Rate Limiting Strategy:
- Per-Provider Rate Limiting
- Each provider (AWS SES, Twilio, etc.) has its own rate limiter
- Provider-specific limits configured per provider
- Limits respect external service constraints
- Priority-Aware Throttling
- CRITICAL notifications: Bypass or have very high limits (e.g., 1000/min)
- HIGH notifications: High limits (e.g., 500/min)
- NORMAL notifications: Standard limits (e.g., 100/min)
- LOW notifications: Lower limits (e.g., 50/min), may be throttled further under load
- Capacity Management
- When system load > 80%: Throttle LOW priority notifications
- When system load > 95%: Pause LOW priority processing
- CRITICAL and HIGH always processed regardless of load
Implementation:
- Custom rate limiter in
infrastructure/provider/ or infrastructure/retry/
- Provider-specific limits configured per provider
- Priority-aware: CRITICAL/HIGH may bypass or have higher limits, NORMAL/LOW respect provider limits
- Rate limit errors trigger retry logic with exponential backoff
Rationale
Why Per-Provider (Not Per-Channel or Per-Priority Only):
- Provider Constraints - Each provider has different limits (SES ≠ Twilio)
- Granularity - More granular than per-channel (multiple providers per channel)
- Accuracy - Respects actual external service constraints
- Flexibility - Can add new providers without affecting existing ones
Why Not Use Existing libs/security Rate Limiting:
- Different Purpose - Existing framework is for incoming HTTP requests, not outgoing provider calls
- Provider-Specific - Need provider-specific limits, not user/service-based
- Priority-Aware - Need priority-based throttling, not just flat limits
- Custom Logic - Requires custom logic for provider failover and retry
Why Priority-Aware:
- Critical Notifications - Password resets, account lockouts must not be blocked
- Graceful Degradation - Low-priority notifications can be delayed during high load
- Resource Optimization - Process important notifications first
- User Experience - Critical notifications always get through
Consequences
Positive:
- Provider Compliance - Respects external service rate limits
- Critical Notifications Protected - CRITICAL/HIGH notifications always processed
- Graceful Degradation - System degrades gracefully under load
- Flexibility - Easy to add new providers with their own limits
- Cost Optimization - Prevents rate limit errors and associated costs
Negative / Tradeoffs:
- Custom Implementation - Requires custom rate limiter (not using existing framework)

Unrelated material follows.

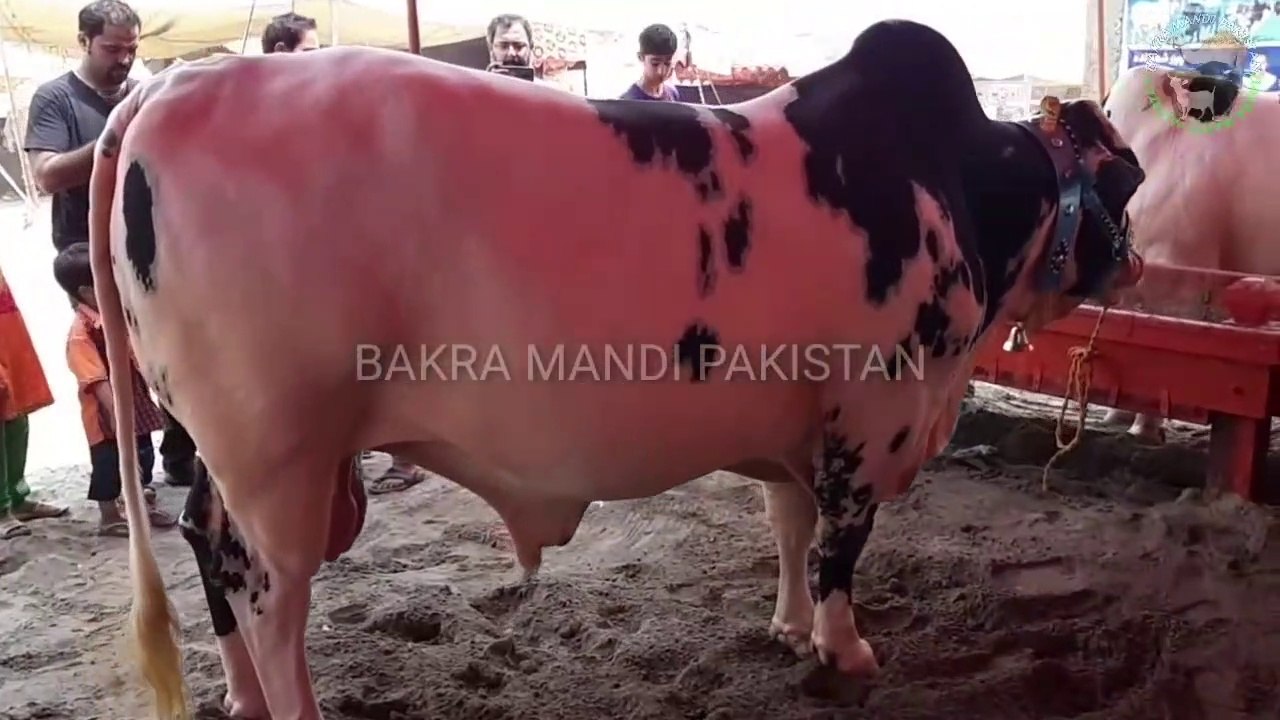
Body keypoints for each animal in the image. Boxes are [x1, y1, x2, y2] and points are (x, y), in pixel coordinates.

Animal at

- Configuration Overhead - Must configure limits per provider
- Complexity - Priority-aware logic adds complexity
- Monitoring - Need metrics for rate limiting per provider/priority
Mitigations:
- Reuse Patterns - Can reuse rate limiting patterns from
libs/security (Bucket4j, etc.)
- Configuration - Provider limits in configuration files
- Metrics - Rate limiting metrics integrated with existing metrics infrastructure
- Documentation - Clear documentation of provider limits and configuration
Implementation
Rate Limiter Structure:
@ApplicationScoped
public class ProviderRateLimiter {
private final Map<String, RateLimiter> providerLimiters;
public boolean tryConsume(String provider, NotificationPriority priority) {
RateLimiter limiter = providerLimiters.get(provider);
// Priority-aware: CRITICAL bypasses, LOW respects strict limits
return limiter.tryConsume(priority);
}
}
Configuration:
# AWS SES Rate Limits
notification.rate-limit.ses.critical.per-minute=1000
notification.rate-limit.ses.high.per-minute=500
notification.rate-limit.ses.normal.per-minute=100
notification.rate-limit.ses.low.per-minute=50
# Twilio Rate Limits (when implemented)
notification.rate-limit.twilio.critical.per-minute=1000
notification.rate-limit.twilio.high.per-minute=500
notification.rate-limit.twilio.normal.per-minute=100
notification.rate-limit.twilio.low.per-minute=50
Integration:
- Rate limiter called before provider.send()
- If rate limit exceeded, notification queued for retry
- Retry respects priority (CRITICAL retried immediately, LOW delayed)
- ADR-0015: Fire-and-Forget / Asynchronous Messaging Pattern (priority-based processing)
- ADR-0011: Stateless JWT Authentication (stateless service design)
Future Considerations
Distributed Rate Limiting:
- When multiple service instances, may need distributed rate limiter (Redis-backed)
- Current: Per-instance rate limiting (acceptable for stateless design)
Dynamic Rate Limit Detection:
- Future: Detect provider rate limits dynamically (from error responses)
- Current: Static configuration